Data excerpts.
* * * * *
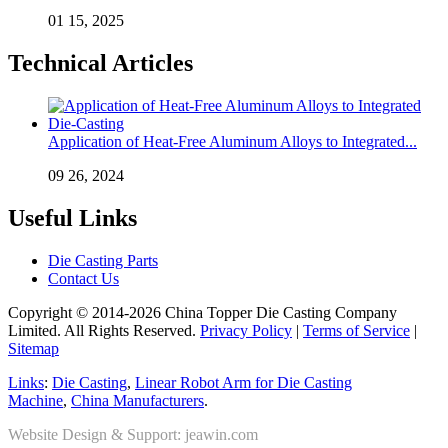
01 15, 2025
Technical Articles
Application of Heat-Free Aluminum Alloys to Integrated...
09 26, 2024
Useful Links
Die Casting Parts
Contact Us
Copyright © 2014-2026 China Topper Die Casting Company
Limited. All Rights Reserved.
Privacy Policy
|
Terms of Service
|
Sitemap
Links
:
Die Casting
,
Linear Robot Arm for Die Casting
Machine
,
China Manufacturers
.
Website Design & Support: jeawin.com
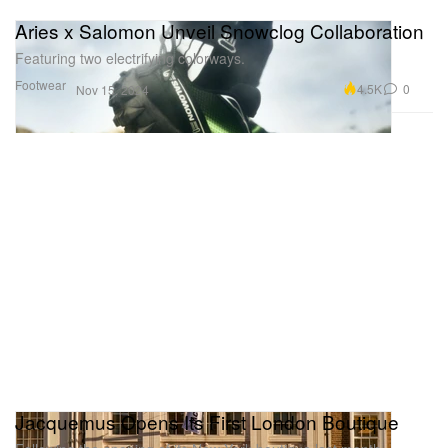
Aries x Salomon Unveil Snowclog Collaboration
Featuring two electrifying colorways.
Footwear
4.5K
0
Nov 15, 2024
Jacquemus Opens Its First London Boutique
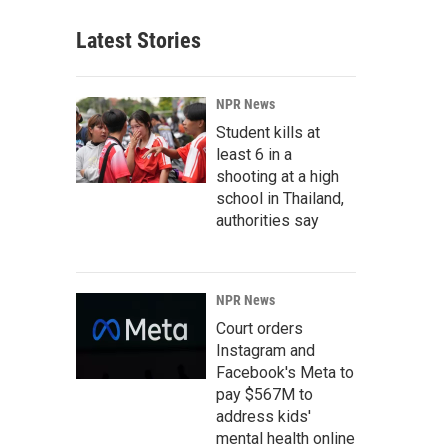
Latest Stories
NPR News
Student kills at
least 6 in a
shooting at a high
school in Thailand,
authorities say
NPR News
Court orders
Instagram and
Facebook's Meta to
pay $567M to
address kids'
mental health online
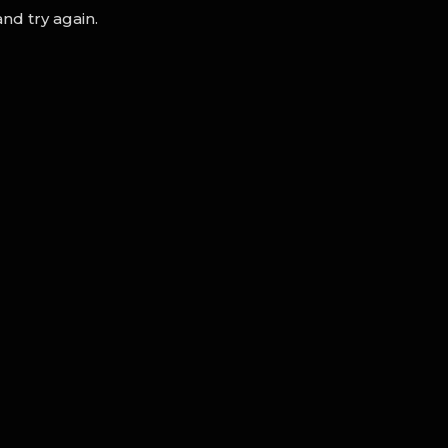
nd try again.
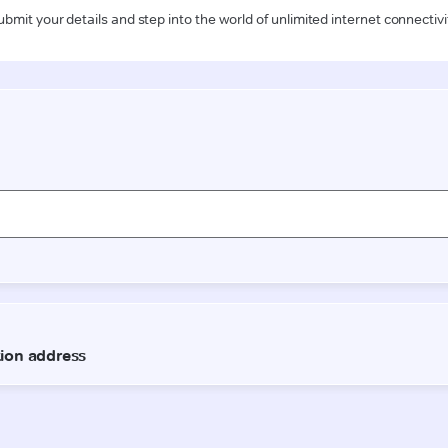
ubmit your details and step into the world of unlimited internet connectivi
* * * * *
For each line of the entries that holds the word "Casting", pull that line out.

Die Casting Parts
Copyright © 2014-2026 China Topper Die Casting Company
Die Casting
Linear Robot Arm for Die Casting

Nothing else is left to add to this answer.